Cameroun : C’est Cabral Libii qui a gagné l’élection présidentielle du 7 octobre 2018 (porte-parole )

Anne Féconde Biloa Noah, porte-parole de Cabral Libii «Sur la base des procès-verbaux que nous avons à notre disposition c’est Cabral Libii qui a gagné les élections»

La collaboratrice du nouveau président du PCRN (Parti camerounais pour la reconstruction nationale) admet qu’il est difficile pour l’ancien candidat à la présidentielle camerounaise de revendiquer la victoire.

Les challengers de Paul Biya lors de l’élection présidentielle du 7 octobre 2018 n’ont pas totalement tourné la page de ce scrutin. Comme Maurice Kamto du Mouvement pour la renaissance du Cameroun (MRC), Cabral Libii Li Ngué, le porte-étendard de la coalition 11 Millions de citoyens- Univers se dit au moins partiellement vainqueur. Son avis a été relayé le 15 mai 2019 par sa nouvelle porte-parole Anne Féconde Noah Biloa.
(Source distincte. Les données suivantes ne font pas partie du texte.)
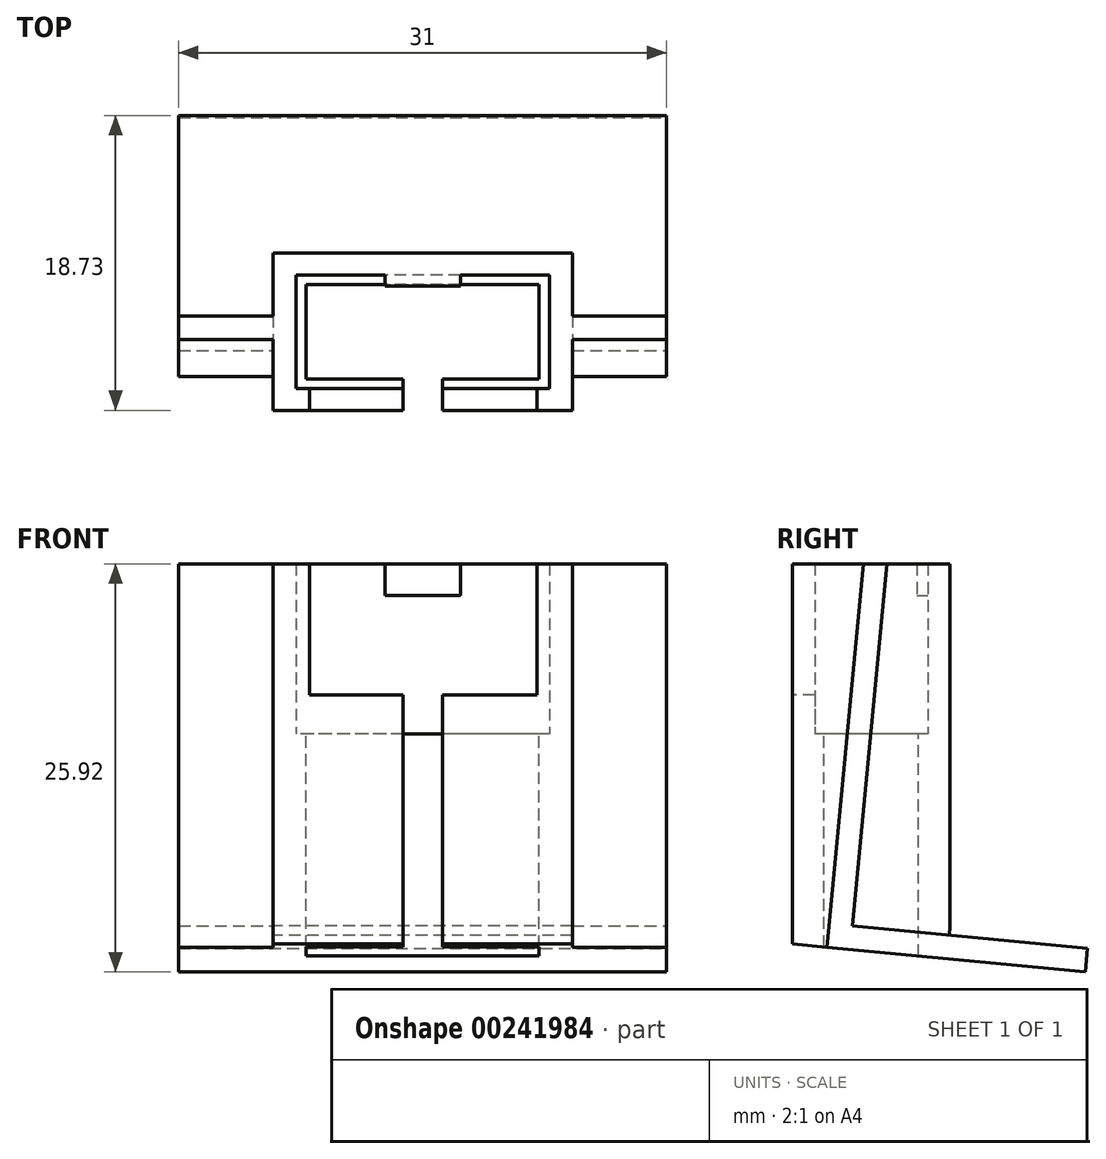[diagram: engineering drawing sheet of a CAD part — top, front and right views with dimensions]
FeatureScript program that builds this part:
annotation { "Feature Type Name" : "Feature", "Feature Type Description" : "" }
export const myFeature = defineFeature(function(context is Context, id is Id, definition is map)
    precondition{}
    {
        {
            var Q0;
            Q0=qCreatedBy(makeId("Top.planeOp"),FACE);
            var sketch = newSketch(context, id + "F0", { "sketchPlane" : qUnion([Q0])});
            skLineSegment(sketch, "E0.bottom", {"start": v(8.05, 3.6) * mm, "end": v(-8.05, 3.6) * mm});
            skLineSegment(sketch, "E0.top", {"start": v(8.05, -3.6) * mm, "end": v(-8.05, -3.6) * mm});
            skLineSegment(sketch, "E0.left", {"start": v(8.05, 3.6) * mm, "end": v(8.05, -3.6) * mm});
            skLineSegment(sketch, "E0.right", {"start": v(-8.05, 3.6) * mm, "end": v(-8.05, -3.6) * mm});
            skPoint(sketch, "E0.middle", {"position": v(0, 0) * mm});
            skLineSegment(sketch, "E1.bottom", {"start": v(9.5, 5) * mm, "end": v(-9.5, 5) * mm});
            skLineSegment(sketch, "E1.top", {"start": v(9.5, -5) * mm, "end": v(-9.5, -5) * mm});
            skLineSegment(sketch, "E1.left", {"start": v(9.5, 5) * mm, "end": v(9.5, -5) * mm});
            skLineSegment(sketch, "E1.right", {"start": v(-9.5, 5) * mm, "end": v(-9.5, -5) * mm});
            skLineSegment(sketch, "E2.bottom", {"start": v(7.4, 3) * mm, "end": v(-7.4, 3) * mm});
            skLineSegment(sketch, "E2.top", {"start": v(7.4, -3) * mm, "end": v(-7.4, -3) * mm});
            skLineSegment(sketch, "E2.left", {"start": v(7.4, 3) * mm, "end": v(7.4, -3) * mm});
            skLineSegment(sketch, "E2.right", {"start": v(-7.4, 3) * mm, "end": v(-7.4, -3) * mm});
            skSolve(sketch);
        }
        {
            var Q0;
            Q0=makeQuery(id+"F0.imprint","IMPRINT",FACE,{"disambiguationData":[TD([[makeQuery(id+"F0.imprint","IMPRINT",EDGE,{"derivedFrom":sQuery(id+"F0.wireOp",EDGE,"E0.bottom")}),-1.0]])]});
            extrude(context, id + "F1", {"entities" : qUnion([Q0]), "depth" : 10.8 * mm});
        }
        {
            var Q0;
            Q0=makeQuery(id+"F0.imprint","IMPRINT",FACE,{"disambiguationData":[TD([[makeQuery(id+"F0.imprint","IMPRINT",EDGE,{"derivedFrom":sQuery(id+"F0.wireOp",EDGE,"E0.bottom")}),1.0]])]});
            var Q1;
            Q1=makeQuery(id+"F0.imprint","IMPRINT",FACE,{"disambiguationData":[TD([[makeQuery(id+"F0.imprint","IMPRINT",EDGE,{"derivedFrom":sQuery(id+"F0.wireOp",EDGE,"E0.bottom")}),-1.0]])]});
            extrude(context, id + "F2", {"entities" : qUnion([Q0, Q1]), "operationType" : NewBodyOperationType.ADD, "oppositeDirection" : true, "depth" : 12.2 * mm});
        }
        {
            var Q0;
            {var subQ0=sQuery(id+"F0.wireOp",EDGE,"E1.right");Q0=makeQuery(id+"F2.boolean.opBoolean","MERGE",FACE,{"derivedFrom":[makeQuery(id+"F1.opExtrude","SWEPT_FACE",FACE,{"disambiguationData":[OSD([subQ0])]}),makeQuery(id+"F2.opExtrude","SWEPT_FACE",FACE,{"disambiguationData":[OSD([subQ0])]})]});}
            var sketch = newSketch(context, id + "F3", { "sketchPlane" : qUnion([Q0])});
            skLineSegment(sketch, "E3", {"start": v(-1, 10.8) * mm, "end": v(1.2, -12.2) * mm});
            skLineSegment(sketch, "E4", {"start": v(1.2, -12.2) * mm, "end": v(-13.73, -13.63) * mm});
            skLineSegment(sketch, "E5.0", {"start": v(2.84, -13.55) * mm, "end": v(-13.59, -15.12) * mm});
            skLineSegment(sketch, "E5.1", {"start": v(0.5, 10.94) * mm, "end": v(2.84, -13.55) * mm});
            skLineSegment(sketch, "E6", {"start": v(-13.73, -13.63) * mm, "end": v(-13.59, -15.12) * mm});
            skLineSegment(sketch, "E7", {"start": v(-1, 10.8) * mm, "end": v(0.5, 10.8) * mm});
            skLineSegment(sketch, "E8", {"start": v(-5, -12.2) * mm, "end": v(-4.94, -12.79) * mm});
            skLineSegment(sketch, "E9", {"start": v(-4.94, -12.79) * mm, "end": v(1.2, -12.2) * mm});
            skLineSegment(sketch, "E10", {"start": v(2.84, -13.55) * mm, "end": v(5, -13.34) * mm});
            skLineSegment(sketch, "E11", {"start": v(5, -13.34) * mm, "end": v(5, -12.2) * mm});
            skLineSegment(sketch, "E12", {"start": v(5, -12.2) * mm, "end": v(2.7, -12.2) * mm});
            skLineSegment(sketch, "E13", {"start": v(2.7, -12.2) * mm, "end": v(2.84, -13.55) * mm});
            skSolve(sketch);
        }
        {
            var Q0;
            {var subQ7=sQuery(id+"F3.wireOp",EDGE,"E3");Q0=makeQuery(id+"F3.imprint","IMPRINT",FACE,{"disambiguationData":[TD([[makeQuery(id+"F3.imprint","IMPRINT",EDGE,{"derivedFrom":subQ7}),1.0]])]});}
            var Q1;
            Q1=makeQuery(id+"F3.imprint","IMPRINT",FACE,{"disambiguationData":[TD([[makeQuery(id+"F3.imprint","IMPRINT",EDGE,{"derivedFrom":sQuery(id+"F3.wireOp",EDGE,"E4")}),1.0]])]});
            extrude(context, id + "F4", {"entities" : qUnion([Q0, Q1]), "operationType" : NewBodyOperationType.ADD, "depth" : 6 * mm, "hasSecondDirection" : true, "secondDirectionOppositeDirection" : true, "secondDirectionDepth" : 25 * mm});
        }
        {
            var Q0;
            {var subQ0=sQuery(id+"F3.wireOp",EDGE,"E8");Q0=makeQuery(id+"F3.imprint","IMPRINT",FACE,{"disambiguationData":[TD([[makeQuery(id+"F3.imprint","IMPRINT",EDGE,{"derivedFrom":subQ0}),1.0]])]});}
            var Q1;
            Q1=makeQuery(id+"F3.imprint","IMPRINT",FACE,{"disambiguationData":[TD([[makeQuery(id+"F3.imprint","IMPRINT",EDGE,{"derivedFrom":sQuery(id+"F3.wireOp",EDGE,"E10")}),1.0]])]});
            extrude(context, id + "F5", {"entities" : qUnion([Q0, Q1]), "operationType" : NewBodyOperationType.ADD, "oppositeDirection" : true, "depth" : 19 * mm});
        }
        {
            var Q0;
            Q0=makeQuery(id+"F0.imprint","IMPRINT",FACE,{"disambiguationData":[TD([[makeQuery(id+"F0.imprint","IMPRINT",EDGE,{"derivedFrom":sQuery(id+"F0.wireOp",EDGE,"E2.bottom")}),1.0]])]});
            extrude(context, id + "F6", {"entities" : qUnion([Q0]), "operationType" : NewBodyOperationType.REMOVE, "endBound" : BoundingType.THROUGH_ALL, "oppositeDirection" : true, "depth" : 25 * mm});
        }
        {
            var Q0;
            Q0=makeQuery(id+"F0.imprint","IMPRINT",FACE,{"disambiguationData":[TD([[makeQuery(id+"F0.imprint","IMPRINT",EDGE,{"derivedFrom":sQuery(id+"F0.wireOp",EDGE,"E2.bottom")}),1.0]])]});
            var Q1;
            Q1=makeQuery(id+"F0.imprint","IMPRINT",FACE,{"disambiguationData":[TD([[makeQuery(id+"F0.imprint","IMPRINT",EDGE,{"derivedFrom":sQuery(id+"F0.wireOp",EDGE,"E0.bottom")}),1.0]])]});
            extrude(context, id + "F7", {"entities" : qUnion([Q0, Q1]), "operationType" : NewBodyOperationType.REMOVE, "depth" : 25 * mm});
        }
        {
            var Q0;
            Q0=makeQuery(id+"F1.opExtrude","SWEPT_FACE",FACE,{"disambiguationData":[OSD([sQuery(id+"F0.wireOp",EDGE,"E0.top")])]});
            var sketch = newSketch(context, id + "F8", { "sketchPlane" : qUnion([Q0])});
            skLineSegment(sketch, "E14.bottom", {"start": v(7.17, 10.8) * mm, "end": v(-7.25, 10.8) * mm});
            skLineSegment(sketch, "E14.top", {"start": v(7.17, 2.5) * mm, "end": v(-7.25, 2.5) * mm});
            skLineSegment(sketch, "E14.left", {"start": v(7.17, 10.8) * mm, "end": v(7.17, 2.5) * mm});
            skLineSegment(sketch, "E14.right", {"start": v(-7.25, 10.8) * mm, "end": v(-7.25, 2.5) * mm});
            skSolve(sketch);
        }
        {
            var Q0;
            Q0=makeQuery(id+"F8.imprint","IMPRINT",FACE,{"disambiguationData":[TD([[makeQuery(id+"F8.imprint","IMPRINT",EDGE,{"derivedFrom":sQuery(id+"F8.wireOp",EDGE,"E14.bottom")}),-1.0]])]});
            extrude(context, id + "F9", {"entities" : qUnion([Q0]), "operationType" : NewBodyOperationType.REMOVE, "oppositeDirection" : true, "depth" : 25 * mm});
        }
        {
            var Q0;
            Q0=makeQuery(id+"F1.opExtrude","SWEPT_FACE",FACE,{"disambiguationData":[OSD([sQuery(id+"F0.wireOp",EDGE,"E0.bottom")])]});
            var sketch = newSketch(context, id + "F10", { "sketchPlane" : qUnion([Q0])});
            skLineSegment(sketch, "E15.top", {"start": v(2.4, 8.8) * mm, "end": v(-2.4, 8.8) * mm});
            skLineSegment(sketch, "E15.left", {"start": v(2.4, 10.8) * mm, "end": v(2.4, 8.8) * mm});
            skLineSegment(sketch, "E15.right", {"start": v(-2.4, 10.8) * mm, "end": v(-2.4, 8.8) * mm});
            skPoint(sketch, "E15.middle", {"position": v(0, 10.8) * mm});
            skLineSegment(sketch, "E16", {"start": v(-2.4, 10.8) * mm, "end": v(2.4, 10.8) * mm});
            skPoint(sketch, "E15.bottom.end.orphan", {"position": v(-2.4, 12.8) * mm});
            skPoint(sketch, "E17.orphan", {"position": v(2.4, 12.8) * mm});
            skSolve(sketch);
        }
        {
            var Q0;
            Q0=makeQuery(id+"F10.imprint","IMPRINT",FACE,{"disambiguationData":[TD([[makeQuery(id+"F10.imprint","IMPRINT",EDGE,{"derivedFrom":sQuery(id+"F10.wireOp",EDGE,"E15.top")}),-1.0]])]});
            extrude(context, id + "F11", {"entities" : qUnion([Q0]), "operationType" : NewBodyOperationType.ADD, "depth" : 0.7 * mm});
        }
        {
            var Q0;
            Q0=qCreatedBy(makeId("Top.planeOp"),FACE);
            var sketch = newSketch(context, id + "F12", { "sketchPlane" : qUnion([Q0])});
            skLineSegment(sketch, "E18.bottom", {"start": v(1.25, -2.5) * mm, "end": v(-1.25, -2.5) * mm});
            skLineSegment(sketch, "E18.top", {"start": v(1.25, -7.5) * mm, "end": v(-1.25, -7.5) * mm});
            skLineSegment(sketch, "E18.left", {"start": v(1.25, -2.5) * mm, "end": v(1.25, -7.5) * mm});
            skLineSegment(sketch, "E18.right", {"start": v(-1.25, -2.5) * mm, "end": v(-1.25, -7.5) * mm});
            skPoint(sketch, "E18.middle", {"position": v(0, -5) * mm});
            skSolve(sketch);
        }
        {
            var Q0;
            Q0=makeQuery(id+"F12.imprint","IMPRINT",FACE,{"disambiguationData":[TD([[makeQuery(id+"F12.imprint","IMPRINT",EDGE,{"derivedFrom":sQuery(id+"F12.wireOp",EDGE,"E18.bottom")}),1.0]])]});
            extrude(context, id + "F13", {"entities" : qUnion([Q0]), "operationType" : NewBodyOperationType.REMOVE, "oppositeDirection" : true, "depth" : 25 * mm, "hasSecondDirection" : true, "secondDirectionOppositeDirection" : false, "secondDirectionDepth" : 25 * mm});
        }
    });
« Sur la base des procès-verbaux que nous avons à notre disposition c’est Cabral Libii qui a gagné les élections. Ça c’est notre position. Je suis très sérieuse », a-t-elle soutenu alors qu’elle intervenait dans le programme Equinoxe soir d’Equinoxe télévisionLa porte-parole admet cependant qu’il est impossible pour l’ex candidat de revendiquer cette victoire. « Pourquoi nous ne revendiquons pas ? Parce que nous considérons que si on a 13600 procès-verbaux encore que nous en avons quelques-uns de plus depuis un moment ce n’est pas suffisant pour revendiquer.  Nous ne pouvons pas prouver que nous avons gagné les élections ».

Pour Noah Biloa, l’opposition doit démontrer qu’elle a effectivement gagné. Elle explique que si au MRC l’on considère que c’est le professeur Maurice Kamto qui a gagné les élections qu’au RDPC on considère que c’est Paul Biya, c’est parce que le code électoral n’est pas consensuel. Elle trouve tous les défauts à ELECAM, l’organisateur du jeu électoral.

« Lorsque nous sommes dans un système où il n’y a que les procès-verbaux d’ELECAM qui font foi  devant le conseil constitutionnel. Alors qu’ELECAM s’occupe de la logistique des élections. Alors qu’ELECAM à la vérité a été dépouillée de ses pouvoirs au profit des commissions gouvernementales qui sont dirigées par des fonctionnaires par exemple, des autorités nommées par le président de la République qui sont d’ailleurs pour la plupart des militants du parti au pouvoir. On peut dire que de fait ELECAM est pratiquement aux ordres. Ce n’est pas beau à entendre, mais c’est la vérité ». Il devient difficile dès lors, soutient-elle, de faire valoir leurs procès-verbaux où que ce soit. D’où ce souhait de voir appliquer   un « code électoral consensuel ».